Available data:
Start of Block
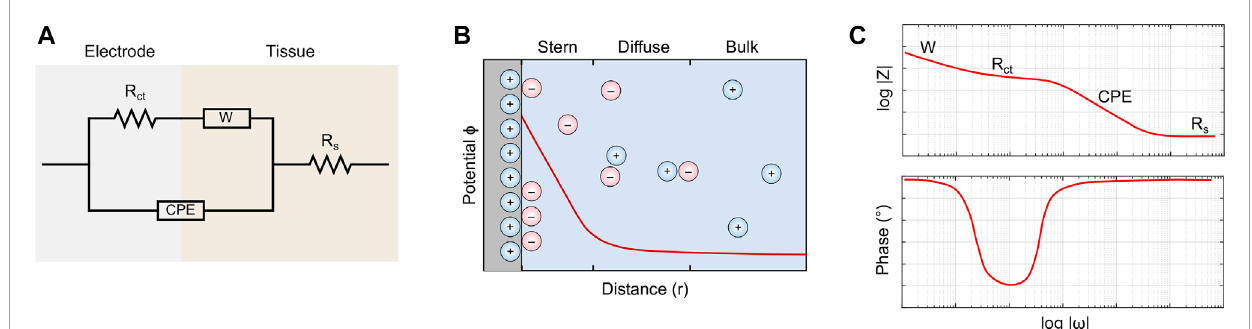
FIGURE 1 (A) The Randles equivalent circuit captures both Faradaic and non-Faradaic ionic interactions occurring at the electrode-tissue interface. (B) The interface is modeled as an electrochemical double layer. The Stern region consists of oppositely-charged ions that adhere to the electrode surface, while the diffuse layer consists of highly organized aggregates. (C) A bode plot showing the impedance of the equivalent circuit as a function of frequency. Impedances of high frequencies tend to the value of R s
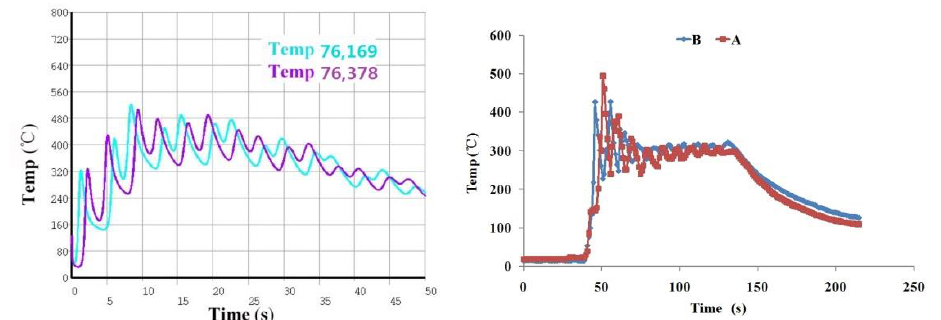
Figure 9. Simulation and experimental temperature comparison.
End of Block
Start of Block
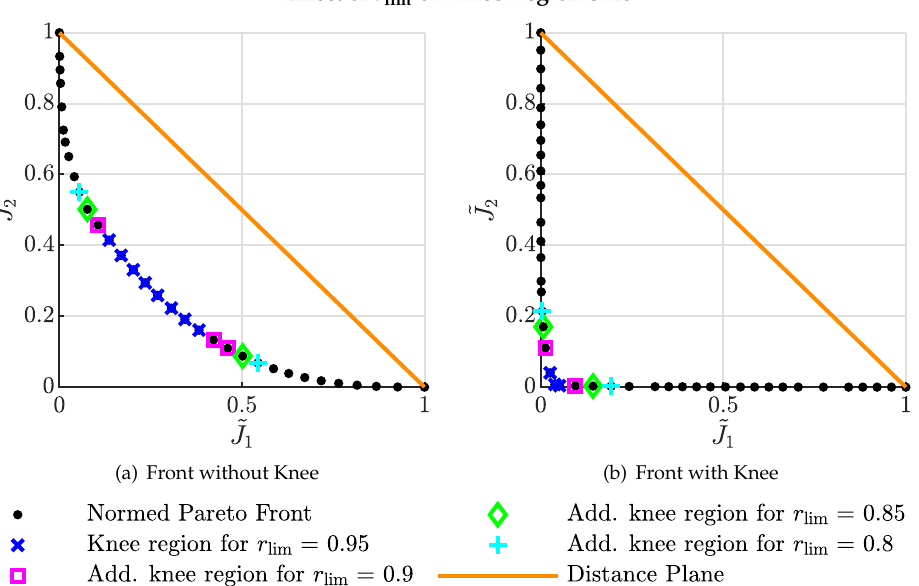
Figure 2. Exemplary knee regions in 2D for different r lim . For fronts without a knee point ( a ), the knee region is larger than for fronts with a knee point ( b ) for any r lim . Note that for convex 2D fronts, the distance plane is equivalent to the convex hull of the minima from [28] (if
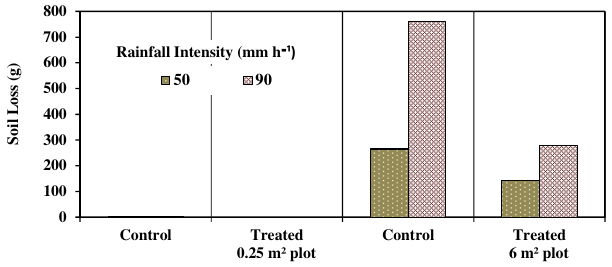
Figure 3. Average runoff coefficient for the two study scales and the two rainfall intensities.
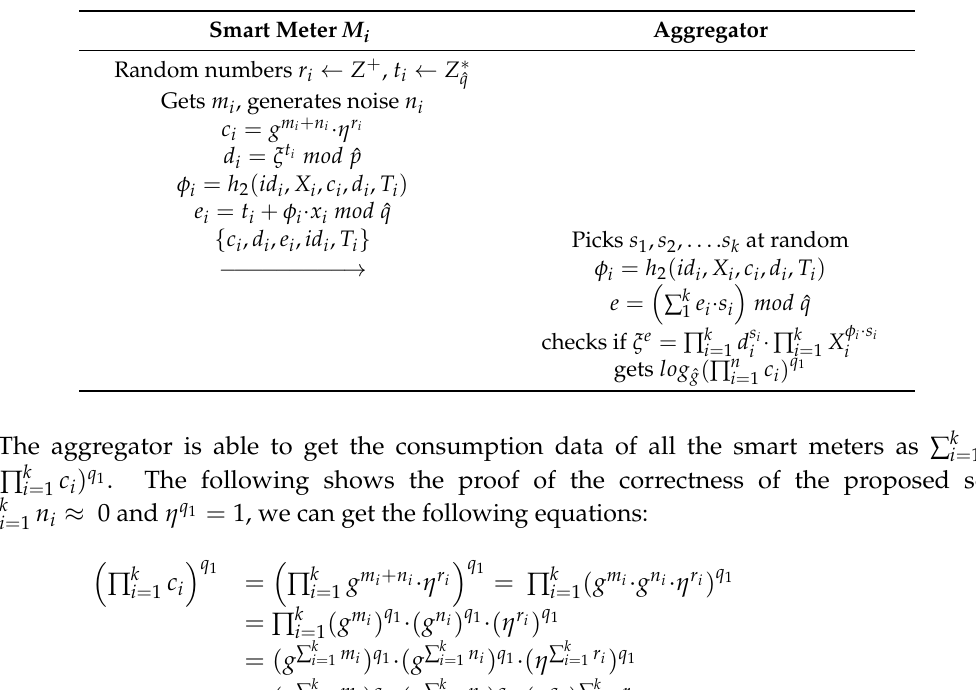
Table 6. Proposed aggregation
End of Block
Start of Block
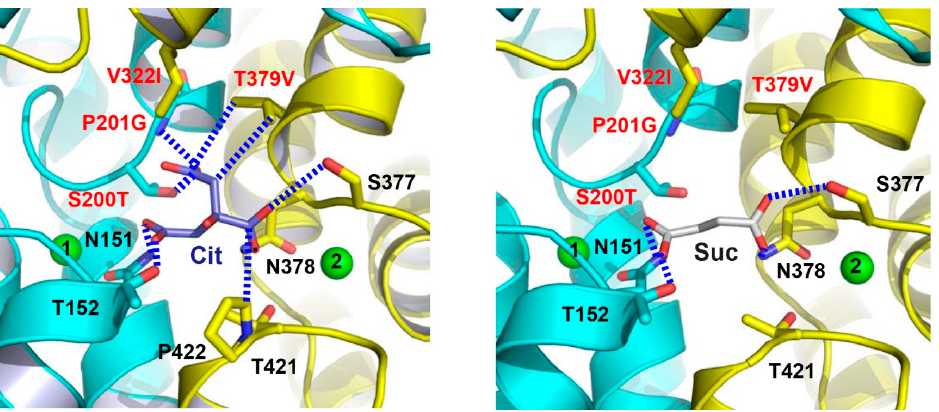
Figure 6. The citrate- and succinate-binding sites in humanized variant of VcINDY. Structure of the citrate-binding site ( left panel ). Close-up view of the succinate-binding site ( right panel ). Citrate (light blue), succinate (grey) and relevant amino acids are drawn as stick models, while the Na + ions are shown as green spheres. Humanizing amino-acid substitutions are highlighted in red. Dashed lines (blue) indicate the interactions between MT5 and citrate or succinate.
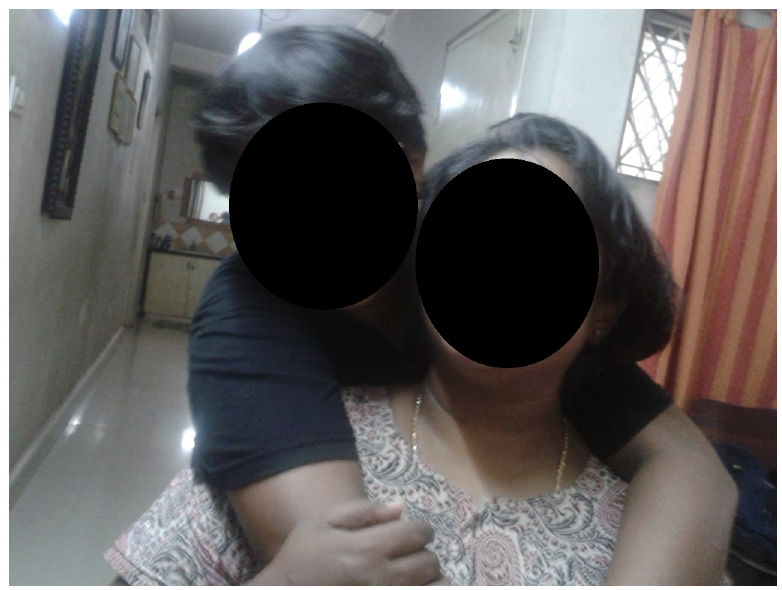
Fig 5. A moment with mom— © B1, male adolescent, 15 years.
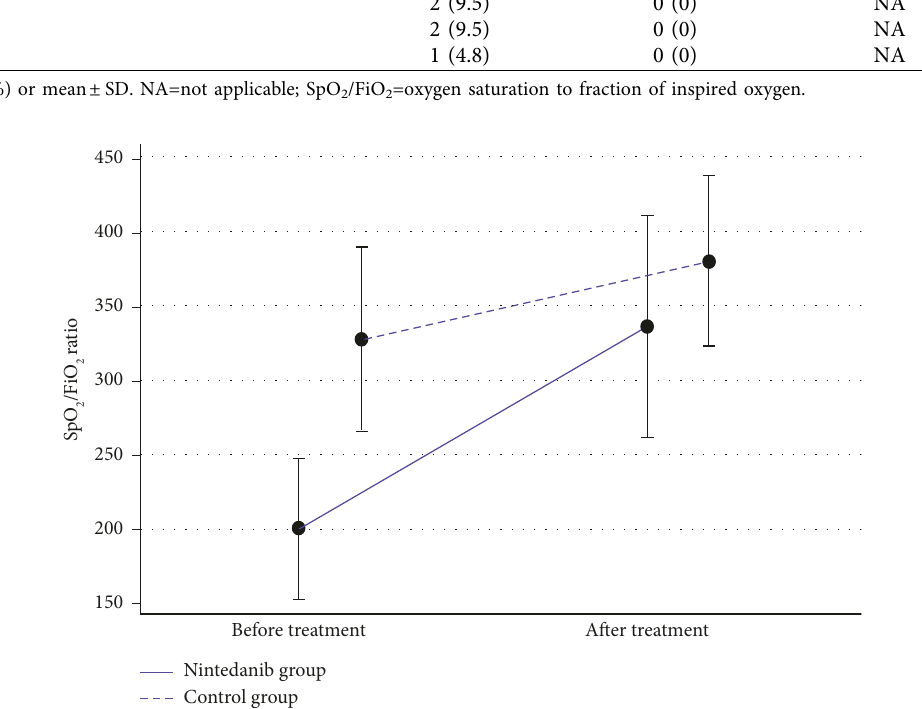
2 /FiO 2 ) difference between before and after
End of Block
Problem to work on: Every line above between the one containing "Fig 5. A moment" and the one containing "2 /FiO 2 ) difference", those two included, is to be printed exactly. No pictures go into the copy.

Solved exercise:
Fig 5. A moment with mom— © B1, male adolescent, 15 years.
2 /FiO 2 ) difference between before and after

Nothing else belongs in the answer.